This post is about how to test modern web applications that have complex external dependencies.
Contents
Context
When I started working as a software engineer web apps looked like this:
Then they looked like this:
Now they look more like this:
It is common to have API endpoints that look like this:
That is, workflows where your own code is interleaved with (and often intricately intertwined with) external services. Increasingly, web application servers are message brokers that do some authentication and string together I/O to databases and external cloud services.
Testing has gotten harder. Tests that give you real confidence your code is correct are harder to write because your code is dependent on external services that have very complex internal rules. To make the tests resemble reality at all, you either have to have access to these external services—cloud dependencies—at test time, or you need to fake their behaviour perfectly.

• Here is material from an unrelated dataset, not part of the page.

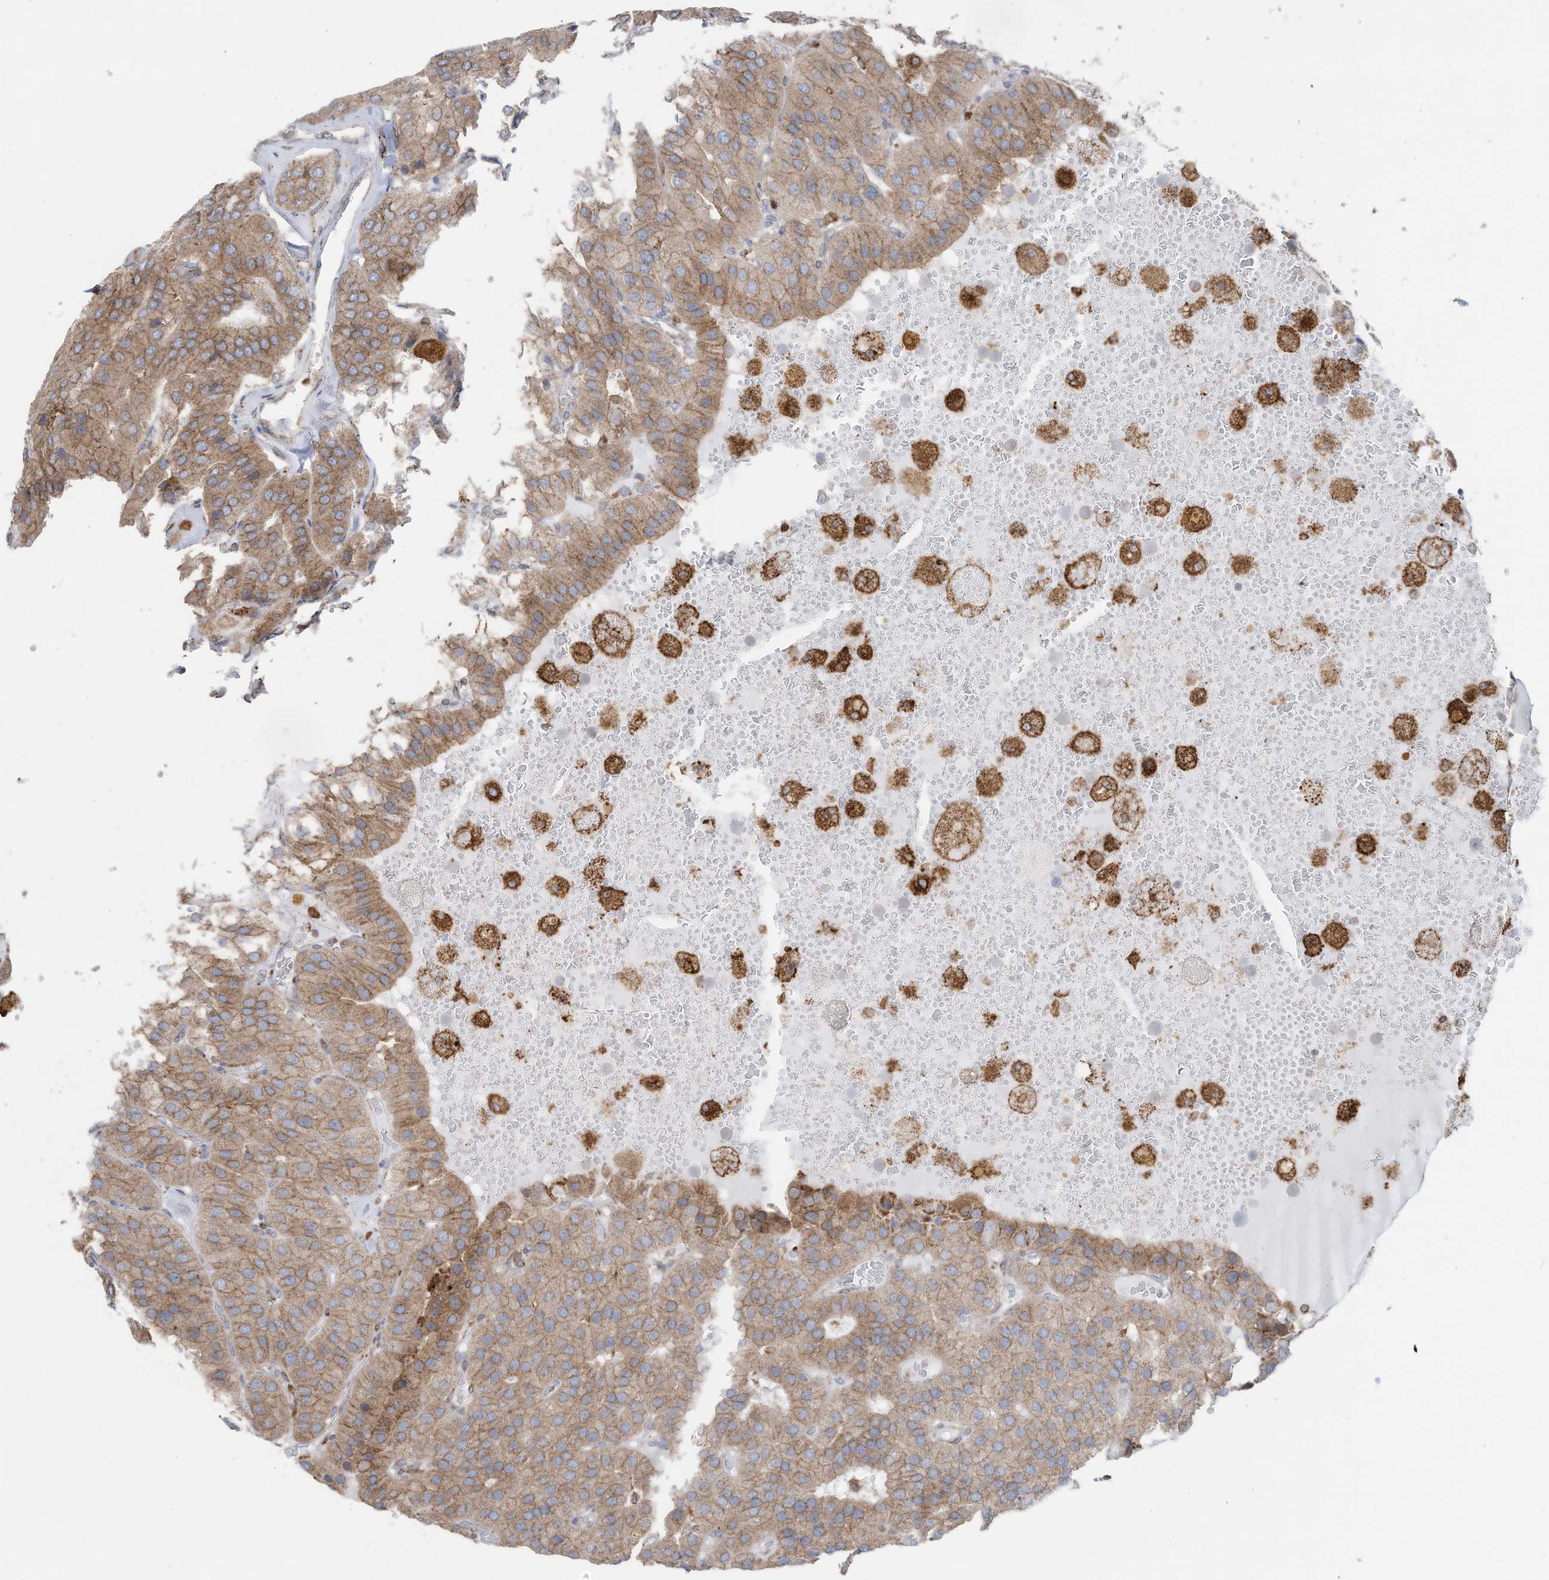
{"staining": {"intensity": "moderate", "quantity": ">75%", "location": "cytoplasmic/membranous"}, "tissue": "parathyroid gland", "cell_type": "Glandular cells", "image_type": "normal", "snomed": [{"axis": "morphology", "description": "Normal tissue, NOS"}, {"axis": "morphology", "description": "Adenoma, NOS"}, {"axis": "topography", "description": "Parathyroid gland"}], "caption": "Moderate cytoplasmic/membranous positivity for a protein is identified in about >75% of glandular cells of benign parathyroid gland using immunohistochemistry.", "gene": "ZNF354C", "patient": {"sex": "female", "age": 86}}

If you had to spend money every time you ran unit tests that would be a very bad developer experience. So the usual solution to this problem is:
- Don’t test at all, except manually against the live services.
- Mocking.
Mocking
Mocking is when you write a module or class that provides the same interface as the real thing, with different internals. Mocks can be classified by how close to reality they are.
A common type of mock is to replace specific operations with hardcoded outputs. For example, where you might upload an object to S3, you intercept the HTTP request and return a hardcoded JSON output with a fake ID and a successful status code. Further down, where you might download the data from S3, you again intercept the request and request hardcoded data. You can test the whole workflow this way, every time you need access to an external service, you hardcode the outputs.
The problem with this approach is it’s completely tautological. What are you asserting? The tests themselves. Your tests reduce to:
response = "derp"
assert response == "derp"
But this isn’t obvious, because hundreds of lines of boilerplate obscure this.
Another problem with fine-grained mocking is the mocked operations are smeared across all the tests, rather than being centralized. If you make a mistake in the hardcoded output, the mistake is not in one central place where fixing it fixes it for all tests, it’s smeared everywhere.
Your tests look like integration tests, but in fact what you have are a bunch of unit tests jammed into the same file, with a bunch of ad-hoc glue in between.
Bad mocks are:
- Too fine-grained.
- Have hardcoded values that have to be coordinated with the unit tests.
- Reduce to tautologies.
Test Against Reality
Prefer, in descending order:
- Test against a local instance of the real service.
- Either:
- Write a service stub: test against a stub object that internally implements the semantics of the service.
- Write a fake server: test against a fake server that internally implements the semantics of the service.
So, if you don’t have the source code of the service, you still have to reimplement its semantics, either in the source code, or as a separate server that you stand up in local development and CI.
Approach: Service Stubs
Define an interface for the service. Write an implementation that hits the real thing. Write another implementation that provides the same services. Store data in memory. When setting up the tests, pass in the fake implementation.
This has two problems:
- What if the real implementation is wrong? (e.g.: parses JSON responses incorrectly)
- What if the fake incorrectly implements the real thing?
To solve both problems, you can write a script that performs operations against both implementations, and checks that their values are either correct or compatible. This doesn’t have to run along the main unit tests (because it costs money), but it can be run occassionally or to debug issues in the service stub.
The term is from Patterns of Enterprise Application Architecture.
Approach: Fake Servers
Sometimes, access to the external service is not easily centralized, maybe because you have multiple services (in multiple languages) that all access it. In that case, rather than faking the interface for each service, you fake the whole thing: you write a quick and dirty server that exposes the endpoints you need, and implements the semantics of the real service, storing data in memory or whatever.
It doesn’t have to be a complete, or particularly sophisticated implementation: a sub-1000 line Python script often works. It’s then easier to ensure the fake server is correct, than to check the correctness of a thousand ad-hoc mocks smeared across the codebase.